Énoncé 1: Modifiez les enregistrements depuis leur première ligne jusqu'à la ligne contenant « course, you will » incluse, en remplaçant « teacher » par « educator ». Ne changez rien d'autre.
Énoncé 2: Poursuivez le texte sur l'Art design à partir de l'endroit où il s'arrête.

Texte fourni:

Le libellé « Art design » tient davantage du marketing que d’une utopie d’un art total. « L’Art design concerne souvent de mauvais artistes ou de mauvais designers, tranche le marchand parisien de design Didier Krzentowski. Lorsque Pharrell Williams [producteur de hip-hop] fait du design, c’est comme lorsque Sylvester Stallone fait de la peinture. » Reste que certains éditeurs se sont glissés dans ce créneau. Chez Carpenters Workshop, on parle de « sculpture fonctionnelle ». « On se voit plutôt comme une branche de l’art contemporain qu’une branche du design. Pour nous, une sculpture ne perd pas en noblesse s’il y a un élément fonctionnel », indique Loïc Le Gaillard, codirecteur de la galerie qui prend pied à Paris. « Quand il y a une fonctionnalité, elle est bien réelle et se différencie ainsi du mobilier d’artiste », ajoute son associé Julien Lombrail. L’enseigne, qui édite notamment des bancs de Pablo Reinoso (45 000 à 80 000 euros) ou des objets un brin « déco » de l’Atelier Van Lieshout (8 000 à 250 000 euros), va prochainement initier une collaboration avec l’artiste Yinka Shonibare. À Bruxelles, la galerie D&A Lab édite, depuis cinq ans, des meubles créés par des artistes de renom comme Jonathan Monk ou Michel François. Éditées à sept exemplaires et deux épreuves d’artiste, les tables de Jonathan Monk en hommage à Donald Judd valaient 9 000 euros pour les premiers exemplaires, et 11 000 euros pour les autres numéros. Les lustres de Fabrice Gygi se négocient à 15 000 euros. « Le critère principal est que l’objet créé par un artiste pour D&A s’intègre intellectuellement à sa démarche artistique, souligne Isolde Pringiers, codirectrice de la société. Il ne faut pas que cela devienne un exercice de style, que les artistes essayent de jouer aux designers. Leur approche doit être égale à leur implication dans l’une de leurs œuvres. » Sauf que le plasticien, peu habitué aux contraintes, doit intégrer dans son cahier des charges une limite de taille : la fonctionnalité.

La société new-yorkaise Cumulus Studios, initiée par Nathalie Karg, introduit pour sa part une seconde obligation : que les « meubles » produits puissent être installés en extérieur. Les résultats ne sont toutefois pas toujours heureux. Ainsi la série de chaises longues de l’Américain Mike Bouchet, présentée cette année entre 6 300 et 11 000 euros par Cumulus Studios sur la foire Design Miami, à Bâle, laissait-elle perplexe… 

De l’art, ou du design ?

Entrées recensées dans un jeu de données:
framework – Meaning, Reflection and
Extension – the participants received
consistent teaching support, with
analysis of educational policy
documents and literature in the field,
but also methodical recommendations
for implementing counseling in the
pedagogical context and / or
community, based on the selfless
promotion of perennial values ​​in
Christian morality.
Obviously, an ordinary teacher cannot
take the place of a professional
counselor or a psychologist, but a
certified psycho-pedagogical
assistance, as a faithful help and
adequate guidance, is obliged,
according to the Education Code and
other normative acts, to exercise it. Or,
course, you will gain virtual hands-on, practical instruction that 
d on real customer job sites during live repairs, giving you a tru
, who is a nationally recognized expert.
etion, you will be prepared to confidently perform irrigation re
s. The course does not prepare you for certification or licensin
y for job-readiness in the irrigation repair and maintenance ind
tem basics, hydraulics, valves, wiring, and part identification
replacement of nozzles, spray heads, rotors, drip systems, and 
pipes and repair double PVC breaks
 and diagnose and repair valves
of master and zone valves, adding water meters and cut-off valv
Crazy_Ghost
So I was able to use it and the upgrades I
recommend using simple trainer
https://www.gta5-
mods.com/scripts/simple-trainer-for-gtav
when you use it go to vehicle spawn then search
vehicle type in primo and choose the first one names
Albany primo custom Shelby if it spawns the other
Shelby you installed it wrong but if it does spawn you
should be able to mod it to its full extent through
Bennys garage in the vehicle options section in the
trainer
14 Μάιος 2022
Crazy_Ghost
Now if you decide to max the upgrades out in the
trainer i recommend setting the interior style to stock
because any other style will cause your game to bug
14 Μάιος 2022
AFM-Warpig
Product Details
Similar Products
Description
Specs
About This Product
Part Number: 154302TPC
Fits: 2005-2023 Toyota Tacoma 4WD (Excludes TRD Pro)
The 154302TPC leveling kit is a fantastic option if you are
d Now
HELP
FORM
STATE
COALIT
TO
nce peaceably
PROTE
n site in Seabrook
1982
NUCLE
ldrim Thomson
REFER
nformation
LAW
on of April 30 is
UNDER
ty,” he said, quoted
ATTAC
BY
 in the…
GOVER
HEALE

Corrigé 1:
framework – Meaning, Reflection and
Extension – the participants received
consistent teaching support, with
analysis of educational policy
documents and literature in the field,
but also methodical recommendations
for implementing counseling in the
pedagogical context and / or
community, based on the selfless
promotion of perennial values ​​in
Christian morality.
Obviously, an ordinary educator cannot
take the place of a professional
counselor or a psychologist, but a
certified psycho-pedagogical
assistance, as a faithful help and
adequate guidance, is obliged,
according to the Education Code and
other normative acts, to exercise it. Or,
course, you will gain virtual hands-on, practical instruction that 

Corrigé 2:
Si certains créateurs sont sollicités par les éditeurs, d’autres franchissent eux-mêmes le Rubicon. Le Français Xavier Veilhan a ainsi réalisé un bateau bleu roi, baptisé RAL 5015, proposé en juillet 2010 par Artcurial sur une estimation de 180 000 à 200 000 euros. Invendue lors de la vacation, la vedette a finalement trouvé preneur par la suite. « Je me fiche de la définition qu’aurait cette pièce, indique Veilhan. Je la vois comme un objet, mais très souvent, je trouve les objets surchargés. Là, j’ai tout enlevé pour ajouter de la couleur. Il n’y a rien d’inutile. Ce n’est pas une métaphore, mais un objet reconnu et un objet de plaisir. »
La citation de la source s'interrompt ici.